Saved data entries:
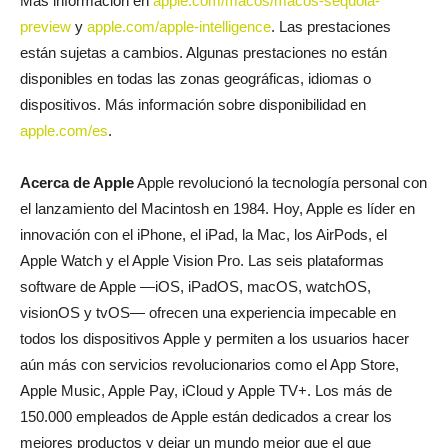
Más información en
apple.com/macos/macos-sequoia-
preview
y
apple.com/apple-intelligence
. Las prestaciones
están sujetas a cambios. Algunas prestaciones no están
disponibles en todas las zonas geográficas, idiomas o
dispositivos. Más información sobre disponibilidad en
apple.com/es
.
Acerca de Apple
Apple revolucionó la tecnología personal con
el lanzamiento del Macintosh en 1984. Hoy, Apple es líder en
innovación con el iPhone, el iPad, la Mac, los AirPods, el
Apple Watch y el Apple Vision Pro. Las seis plataformas
software de Apple —iOS, iPadOS, macOS, watchOS,
visionOS y tvOS— ofrecen una experiencia impecable en
todos los dispositivos Apple y permiten a los usuarios hacer
aún más con servicios revolucionarios como el App Store,
Apple Music, Apple Pay, iCloud y Apple TV+. Los más de
150.000 empleados de Apple están dedicados a crear los
mejores productos y dejar un mundo mejor que el que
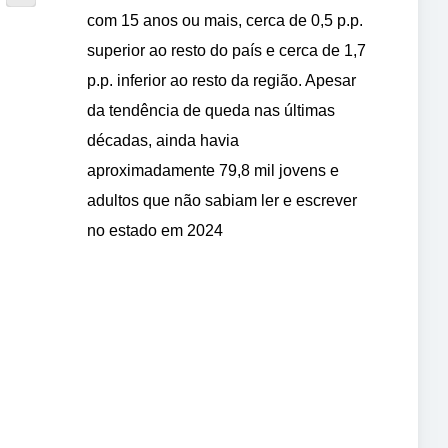
com 15 anos ou mais, cerca de 0,5 p.p.
superior ao resto do país e cerca de 1,7
p.p. inferior ao resto da região. Apesar
da tendência de queda nas últimas
décadas, ainda havia
aproximadamente 79,8 mil jovens e
adultos que não sabiam ler e escrever
no estado em 2024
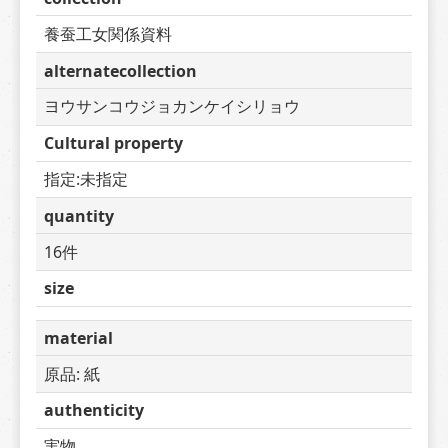
養蚕工女関係資料
alternatecollection
ヨウサンコウジョカンケイシリョウ
Cultural property
指定:未指定
quantity
16件
size
material
原品: 紙
authenticity
実物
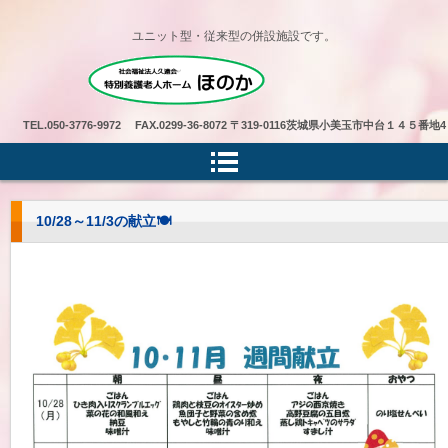
ユニット型・従来型の併設施設です。
特別養護老人ホームほのか
TEL.
050-3776-9972 FAX.0299-36-8072
〒319-0116茨城県小美玉市中台１４５番地4
10/28～11/3の献立🍽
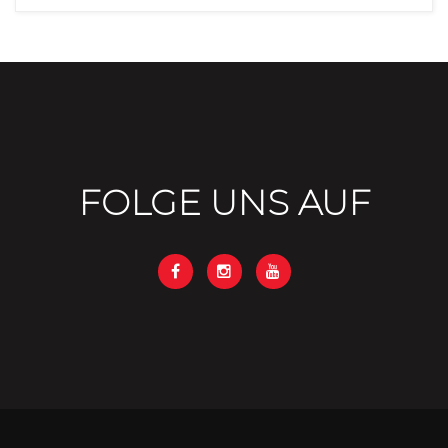
FOLGE UNS AUF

ACTION ITEM
Omit the pictures. Print, word for word, the lines from the beginning of the entries above through the line that holds "Acerca de Apple".

WRITTEN RESPONSE
Más información en
apple.com/macos/macos-sequoia-
preview
y
apple.com/apple-intelligence
. Las prestaciones
están sujetas a cambios. Algunas prestaciones no están
disponibles en todas las zonas geográficas, idiomas o
dispositivos. Más información sobre disponibilidad en
apple.com/es
.
Acerca de Apple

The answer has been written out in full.